ABOUT THIS EXERCISE: Print the lines below word for word, leaving out the pictures.

[Page-level text extractions]
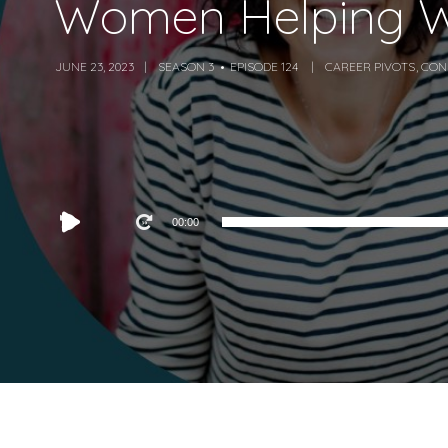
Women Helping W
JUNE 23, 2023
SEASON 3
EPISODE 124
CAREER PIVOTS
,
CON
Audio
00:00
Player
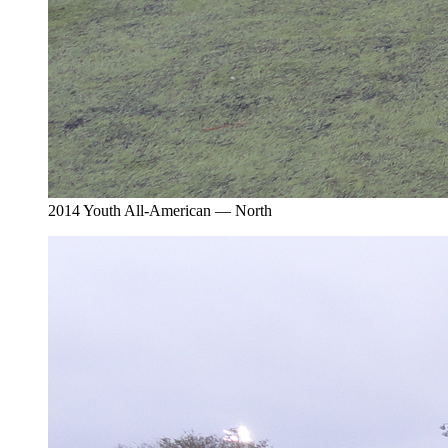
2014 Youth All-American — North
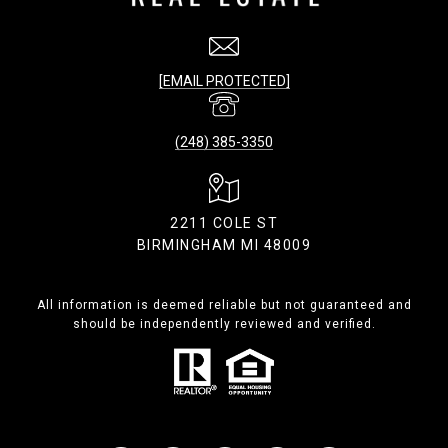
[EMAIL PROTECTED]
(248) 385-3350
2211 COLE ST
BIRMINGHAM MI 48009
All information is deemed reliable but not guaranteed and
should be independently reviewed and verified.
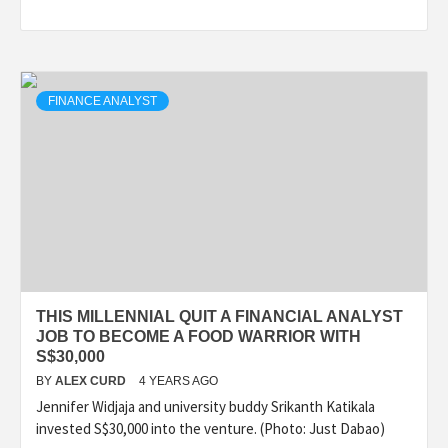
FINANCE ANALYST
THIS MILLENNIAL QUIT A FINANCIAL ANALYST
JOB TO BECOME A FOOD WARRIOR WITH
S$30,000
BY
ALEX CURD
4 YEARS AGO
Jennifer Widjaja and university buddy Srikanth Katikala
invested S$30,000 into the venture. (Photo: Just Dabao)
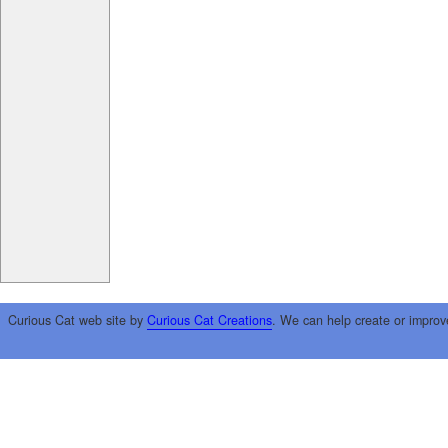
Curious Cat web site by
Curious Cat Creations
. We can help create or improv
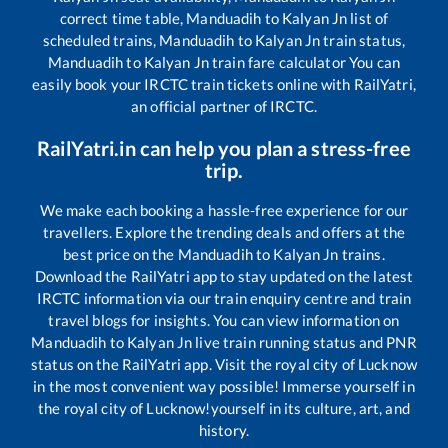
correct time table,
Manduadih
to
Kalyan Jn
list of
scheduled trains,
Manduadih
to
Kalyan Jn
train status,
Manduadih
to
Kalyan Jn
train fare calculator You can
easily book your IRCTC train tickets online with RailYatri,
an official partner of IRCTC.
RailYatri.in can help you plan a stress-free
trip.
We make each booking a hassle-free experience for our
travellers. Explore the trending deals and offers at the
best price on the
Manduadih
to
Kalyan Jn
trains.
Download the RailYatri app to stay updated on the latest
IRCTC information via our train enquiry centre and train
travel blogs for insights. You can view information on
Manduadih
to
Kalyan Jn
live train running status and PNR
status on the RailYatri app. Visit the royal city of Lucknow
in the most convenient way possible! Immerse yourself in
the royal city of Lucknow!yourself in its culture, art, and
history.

RESPONSE TO THIS TASK:
Women Helping W
JUNE 23, 2023
SEASON 3
EPISODE 124
CAREER PIVOTS
,
CON
Audio
00:00
Player
2014 Youth All-American — North
[EMAIL PROTECTED]
(248) 385-3350
2211 COLE ST
BIRMINGHAM MI 48009
All information is deemed reliable but not guaranteed and
should be independently reviewed and verified.
FINANCE ANALYST
THIS MILLENNIAL QUIT A FINANCIAL ANALYST
JOB TO BECOME A FOOD WARRIOR WITH
S$30,000
BY
ALEX CURD
4 YEARS AGO
Jennifer Widjaja and university buddy Srikanth Katikala
invested S$30,000 into the venture. (Photo: Just Dabao)
Curious Cat web site by
Curious Cat Creations
. We can help create or improv
correct time table,
Manduadih
to
Kalyan Jn
list of
scheduled trains,
Manduadih
to
Kalyan Jn
train status,
Manduadih
to
Kalyan Jn
train fare calculator You can
easily book your IRCTC train tickets online with RailYatri,
an official partner of IRCTC.
RailYatri.in can help you plan a stress-free
trip.
We make each booking a hassle-free experience for our
travellers. Explore the trending deals and offers at the
best price on the
Manduadih
to
Kalyan Jn
trains.
Download the RailYatri app to stay updated on the latest
IRCTC information via our train enquiry centre and train
travel blogs for insights. You can view information on
Manduadih
to
Kalyan Jn
live train running status and PNR
status on the RailYatri app. Visit the royal city of Lucknow
in the most convenient way possible! Immerse yourself in
the royal city of Lucknow!yourself in its culture, art, and
history.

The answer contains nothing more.